# ASSIGNED TASK
Each line in the records below, from the one that contains "right ankle: (637, 475)" to the one that contains "left eye: (657, 353)", should be reproduced exactly, the first and last included.

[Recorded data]
-- Opening Marker --

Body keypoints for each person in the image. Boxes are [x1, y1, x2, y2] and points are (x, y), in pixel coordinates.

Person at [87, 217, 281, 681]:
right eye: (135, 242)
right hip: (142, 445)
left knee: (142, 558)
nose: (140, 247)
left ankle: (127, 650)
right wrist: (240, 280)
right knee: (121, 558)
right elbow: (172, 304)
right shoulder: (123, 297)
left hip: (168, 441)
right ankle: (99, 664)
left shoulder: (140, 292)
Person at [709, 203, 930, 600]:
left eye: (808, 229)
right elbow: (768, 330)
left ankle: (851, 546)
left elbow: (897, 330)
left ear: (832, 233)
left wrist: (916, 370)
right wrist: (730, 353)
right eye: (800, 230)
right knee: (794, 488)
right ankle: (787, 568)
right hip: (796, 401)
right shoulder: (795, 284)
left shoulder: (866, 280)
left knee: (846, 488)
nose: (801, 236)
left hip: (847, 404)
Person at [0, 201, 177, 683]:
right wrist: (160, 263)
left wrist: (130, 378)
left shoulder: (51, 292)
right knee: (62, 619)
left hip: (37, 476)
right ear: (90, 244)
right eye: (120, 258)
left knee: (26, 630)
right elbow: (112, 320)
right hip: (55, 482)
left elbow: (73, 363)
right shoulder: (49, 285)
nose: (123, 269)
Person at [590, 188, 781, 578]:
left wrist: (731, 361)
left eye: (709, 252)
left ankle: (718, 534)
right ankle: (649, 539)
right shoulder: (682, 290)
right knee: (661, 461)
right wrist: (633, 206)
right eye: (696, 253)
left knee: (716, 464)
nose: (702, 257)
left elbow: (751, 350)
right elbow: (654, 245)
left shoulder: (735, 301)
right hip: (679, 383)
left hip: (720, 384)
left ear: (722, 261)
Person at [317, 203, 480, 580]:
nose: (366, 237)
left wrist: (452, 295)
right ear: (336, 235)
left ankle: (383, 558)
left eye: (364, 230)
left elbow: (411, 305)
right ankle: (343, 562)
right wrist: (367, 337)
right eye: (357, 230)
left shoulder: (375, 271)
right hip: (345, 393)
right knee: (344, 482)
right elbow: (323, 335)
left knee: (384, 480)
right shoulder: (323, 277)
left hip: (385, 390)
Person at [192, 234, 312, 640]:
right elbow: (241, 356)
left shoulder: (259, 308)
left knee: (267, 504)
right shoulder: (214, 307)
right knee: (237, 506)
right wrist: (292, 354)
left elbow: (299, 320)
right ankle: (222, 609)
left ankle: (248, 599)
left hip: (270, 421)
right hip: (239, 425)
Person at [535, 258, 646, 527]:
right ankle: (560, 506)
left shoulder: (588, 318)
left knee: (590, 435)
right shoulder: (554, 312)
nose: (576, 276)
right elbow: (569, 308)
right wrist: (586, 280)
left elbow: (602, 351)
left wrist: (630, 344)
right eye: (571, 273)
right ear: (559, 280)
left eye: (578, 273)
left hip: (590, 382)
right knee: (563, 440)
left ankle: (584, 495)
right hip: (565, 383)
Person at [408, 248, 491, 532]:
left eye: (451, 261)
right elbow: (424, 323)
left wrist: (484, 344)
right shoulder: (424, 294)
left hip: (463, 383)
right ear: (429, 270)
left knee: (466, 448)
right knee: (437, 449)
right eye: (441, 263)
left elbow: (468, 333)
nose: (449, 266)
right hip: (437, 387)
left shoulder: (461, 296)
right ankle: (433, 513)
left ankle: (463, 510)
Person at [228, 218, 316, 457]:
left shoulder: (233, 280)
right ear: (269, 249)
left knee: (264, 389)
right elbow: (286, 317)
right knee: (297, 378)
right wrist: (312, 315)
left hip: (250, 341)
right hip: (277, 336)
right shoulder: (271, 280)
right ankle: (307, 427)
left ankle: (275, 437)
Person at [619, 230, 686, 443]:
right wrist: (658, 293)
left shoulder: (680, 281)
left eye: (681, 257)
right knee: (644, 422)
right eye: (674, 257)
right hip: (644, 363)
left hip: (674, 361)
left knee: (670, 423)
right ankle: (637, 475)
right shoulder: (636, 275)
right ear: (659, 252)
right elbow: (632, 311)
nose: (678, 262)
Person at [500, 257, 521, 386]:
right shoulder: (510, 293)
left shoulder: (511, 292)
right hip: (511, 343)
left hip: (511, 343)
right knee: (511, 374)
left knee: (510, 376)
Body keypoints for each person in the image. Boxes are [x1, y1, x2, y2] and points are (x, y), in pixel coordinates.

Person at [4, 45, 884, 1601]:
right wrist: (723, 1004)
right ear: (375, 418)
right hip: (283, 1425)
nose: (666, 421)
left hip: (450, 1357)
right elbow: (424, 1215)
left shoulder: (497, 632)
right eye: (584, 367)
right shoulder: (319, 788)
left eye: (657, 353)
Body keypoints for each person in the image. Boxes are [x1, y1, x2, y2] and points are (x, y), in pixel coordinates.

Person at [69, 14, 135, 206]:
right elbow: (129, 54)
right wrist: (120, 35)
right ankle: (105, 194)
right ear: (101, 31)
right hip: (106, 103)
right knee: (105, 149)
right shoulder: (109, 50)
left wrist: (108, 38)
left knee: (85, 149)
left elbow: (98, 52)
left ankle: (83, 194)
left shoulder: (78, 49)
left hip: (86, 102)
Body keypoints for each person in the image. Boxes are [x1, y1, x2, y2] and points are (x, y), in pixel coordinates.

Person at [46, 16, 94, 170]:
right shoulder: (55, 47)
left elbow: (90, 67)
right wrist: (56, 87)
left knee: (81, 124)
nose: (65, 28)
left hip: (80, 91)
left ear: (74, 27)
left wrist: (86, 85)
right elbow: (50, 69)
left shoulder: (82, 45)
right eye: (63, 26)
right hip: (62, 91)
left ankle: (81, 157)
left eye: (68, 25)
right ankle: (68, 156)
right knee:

-- Closing Marker --

# TASK RESULT
right ankle: (637, 475)
right shoulder: (636, 275)
right ear: (659, 252)
right elbow: (632, 311)
nose: (678, 262)
Person at [500, 257, 521, 386]:
right shoulder: (510, 293)
left shoulder: (511, 292)
right hip: (511, 343)
left hip: (511, 343)
right knee: (511, 374)
left knee: (510, 376)
Body keypoints for each person in the image. Boxes are [x1, y1, x2, y2] and points are (x, y), in pixel coordinates.

Person at [4, 45, 884, 1601]:
right wrist: (723, 1004)
right ear: (375, 418)
right hip: (283, 1425)
nose: (666, 421)
left hip: (450, 1357)
right elbow: (424, 1215)
left shoulder: (497, 632)
right eye: (584, 367)
right shoulder: (319, 788)
left eye: (657, 353)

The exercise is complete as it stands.